Monday, Tuesday, Wednesday, Thursday and Friday have overwhelmingly more recorded crimes during the day, than during the night.

Saturday also has more records during the day, but it's only slightly more than durnig the night.

Sunday is a trend breaker - wherein the number of recorded crimes are higher during the night, than during the night. Though not by alot.

**7.4** Does the trends you've found in 7.3 also hold if you look at each year individually?

**7.5** Are there any weekdays in which Stalking occurs more often during nighttime?

# 8 - Grand Theft Auto

**8.1** You just bought a new car. What weekday should you be most wary of as it has the highest risk for a Grand Theft Auto-style robbery (MOTOR VEHICLE THEFT)?

**8.2** For that day, where (at what location) should you absolutely avoid leave your car carelessly? Where is it seemingly safest to do so?

**8.3*** Are there certain periods of the year/month/day/time of day where GTA is more frequent?

# 9. Just send me like location

https://www.youtube.com/watch?v=k7yBJ5Ffkdo

**9.1** Are there any (geographical) areas hit particularly hard by prostitution on friday nights?

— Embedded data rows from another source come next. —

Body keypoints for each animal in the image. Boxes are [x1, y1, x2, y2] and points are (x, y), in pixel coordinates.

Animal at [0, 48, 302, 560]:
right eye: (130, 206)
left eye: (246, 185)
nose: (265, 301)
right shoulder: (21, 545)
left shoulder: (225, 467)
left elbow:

**9.2** Can you vizualise the locations from 9.1 on a map of Chicago? Is there a concentration somewhere? 

**9.3*** Can you find any geographical concentration of other crime categories? Perhaps even by weekday and or day/nighttime? Plot these on a map of Chicago. 

# 10 - The $ factor

**10.1** Merge the crime and census datasets together in a suitable way.

**10.2*** Are there certain kinds of socoeconomic area that are more prone to certain kinds of crimes? Do a deep dive in the direction you fancy yourself here.

# 11 - Your turn!

There are obviously so much more to gain by analysing these datasets. This is now your opportunity to dwelve deeper into what you yourself like.

    Instructions: think of one or several questions (as we've done above). Then, proceed with your own deep dive analysis and provide your answers.